The GNU Compiler Collection is a set of compilers for various programming languages produced by the GNU Project. GCC has been adopted as the standard compiler for most of the Unix-like operating systems, including Linux, BSD, and Mac OS X.
GCC is one of the first software packages developed by the Free Software Foundation within the GNU Project (Gnu’s Not Unix). The GNU Project was initiated as a protest against proprietary software by Richard Stallman in the early 1980s.
At first, GCC was translated as “GNU C Compiler“, because initially, the purpose of the GCC project was to develop a portable C compiler on UNIX platforms. Subsequently, the project evolved today as a multi-backend compiler with support for C, C ++, Objective-C, Fortran, Java, and Ada. As a result, the GCC acronym means today the “GNU Compiler Collection“. At the impressive number of languages above, we also add a large number of supported platforms in terms of hardware architecture (i386, alpha, vax, m68k, sparc, HPPA, arm, MIPS, PowerPC) (GNU/Linux, DOS, Windows 9x /NT/2000, BSD, Solaris, Tru64, VMS). Currently, the GCC is the most portable compiler. GCC uses gcc or g ++ for compiling C/C ++ programs. A typical invocation is for compiling a program from a single source file:
$ gcc hello.c $ ./a.out Hello, world!
Other useful options are:
1. Lcale – this option instructs the compiler to look for the libraries that the program should use in the path directory; the option can be specified several times to add more directories
2. Library instructs the compiler that the program needs the library. The file containing the library will be called library.so or library.a.
3. Icale – instructs the compiler to look for header files and directory paths; the option can be specified several times to add more directories
4. Onivel-optimizations – installs the compiler with what level of optimization should be applied;
-O0 will cause the compiler not to optimize the generated code;
-O3 will cause the compiler to optimize the generated code to the maximum;
-O2 is the threshold from where the compiler will begin to insert inline functions directly into the code instead of calling them;
-Os will optimize the program to reduce the size of the generated code and not the speed.
5. -g – If this option is used, the compiler will generate in the output files information that can then be used by a debugger (information about the source files and a mapping between the machine code and the source code lines).

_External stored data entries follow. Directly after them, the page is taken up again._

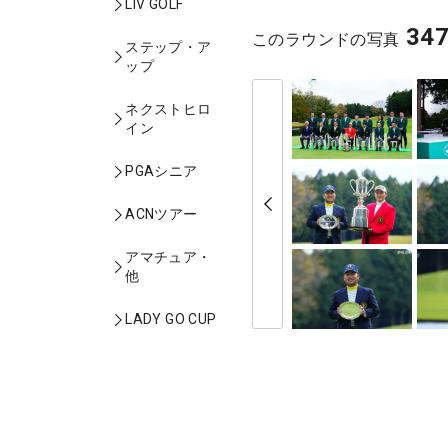
LIV GOLF
34
このラウンドの写真
ステップ・ア
ップ
ネクストヒロ
イン
PGAシニア
ACNツアー
アマチュア・
他
LADY GO CUP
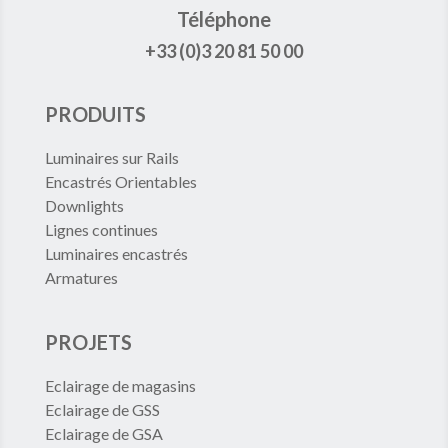
Téléphone
+33 (0)3 20 81 50 00
PRODUITS
Luminaires sur Rails
Encastrés Orientables
Downlights
Lignes continues
Luminaires encastrés
Armatures
PROJETS
Eclairage de magasins
Eclairage de GSS
Eclairage de GSA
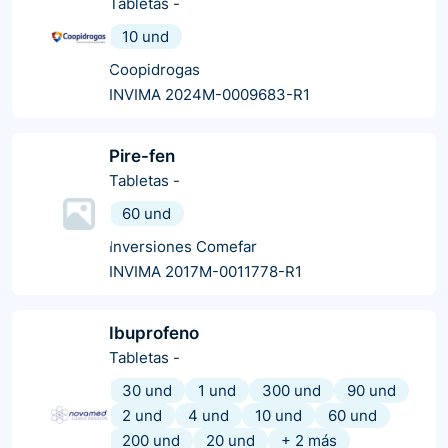
Tabletas
-
10 und
Coopidrogas
INVIMA 2024M-0009683-R1
Pire-fen
Tabletas
-
60 und
Inversiones Comefar
INVIMA 2017M-0011778-R1
Ibuprofeno
Tabletas
-
30 und
1 und
300 und
90 und
2 und
4 und
10 und
60 und
200 und
20 und
+
2
más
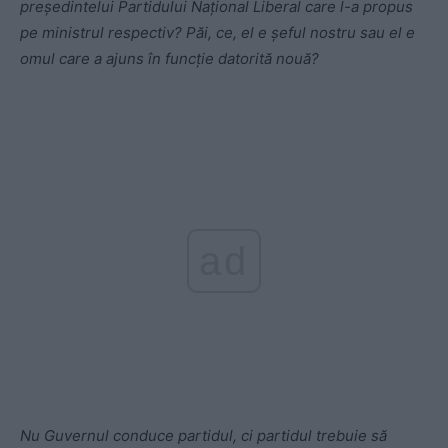
preşedintelui Partidului Naţional Liberal care l-a propus
pe ministrul respectiv? Păi, ce, el e şeful nostru sau el e
omul care a ajuns în funcţie datorită nouă?
ad
Nu Guvernul conduce partidul, ci partidul trebuie să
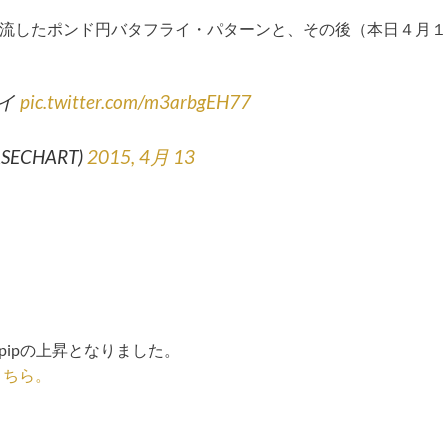
流したポンド円バタフライ・パターンと、その後（本日４月１
ライ
pic.twitter.com/m3arbgEH77
SECHART)
2015, 4月 13
pipの上昇となりました。
こちら。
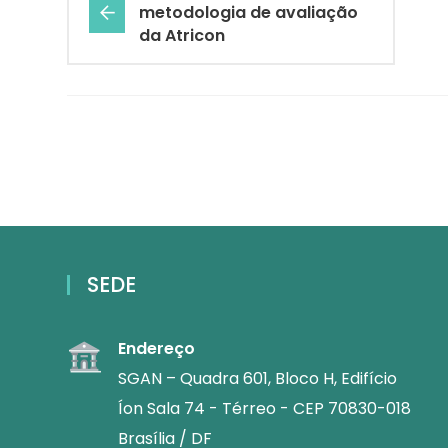
metodologia de avaliação
da Atricon
SEDE
Endereço
SGAN – Quadra 601, Bloco H, Edifício
Íon Sala 74 - Térreo - CEP 70830-018
Brasília / DF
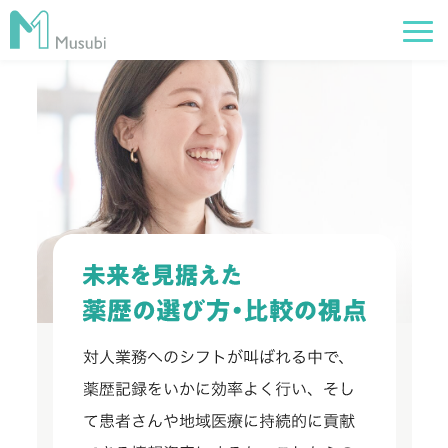
電子薬歴
服薬フォロー
経営管理
AI在庫管理
事例
サポート・価格
お役立ち情報
イベント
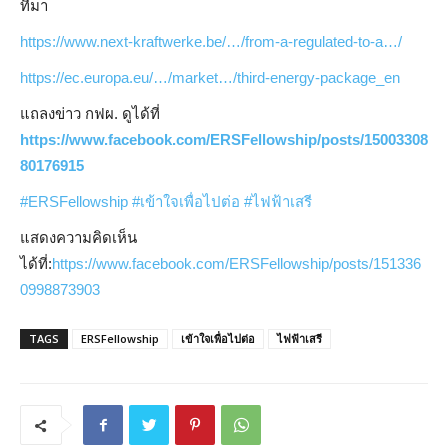
ที่มา
https://www.next-kraftwerke.be/…/from-a-regulated-to-a…/
https://ec.europa.eu/…/market…/third-energy-package_en
แถลงข่าว กฟผ. ดูได้ที่
https://www.facebook.com/ERSFellowship/posts/15003308
80176915
#ERSFellowship
#เข้าใจเพื่อไปต่อ
#ไฟฟ้าเสรี
แสดงความคิดเห็น
ได้ที่:
https://www.facebook.com/ERSFellowship/posts/151336
0998873903
TAGS
ERSFellowship
เข้าใจเพื่อไปต่อ
ไฟฟ้าเสรี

The examples so far deal with written programs in a single source file. In reality, applications are complex and writing the entire code into a single file makes it hard to maintain and difficult to expand. In this regard, the app is written in several source files called modules. A module typically has functions that fulfill a common role.
Compilation phases:
1. Preprocessing. Processing involves replacing the preprocessing directives in the source file C. The preprocessing directives start with #.
2. Compilation. The compilation is the phase in which the preprocessed file gets a file in assembly language.
3. Assembling. The assembly is the phase in which the written code in assembly language is translated into machine code representing the binary encoding of the initial program instructions. The file obtained is called the object code file, it is obtained using the -c option of the compiler and has the extension .o.
4. Editing links. To get an executable file it is necessary to solve the various symbols present in the object file. This operation is called link editing, link-editing, linking or linking.
A library is a collection of precompiled features. When a program needs a function, the linker will call that function from the library. The file name of the library must have the prefix lib:
Unlike a static library that I’ve seen is nothing but an archive of object files, a shared library is itself an object file. Creating a shared library is done through the linker. The -shared option tells the compiler to create a shared object rather than an executable file.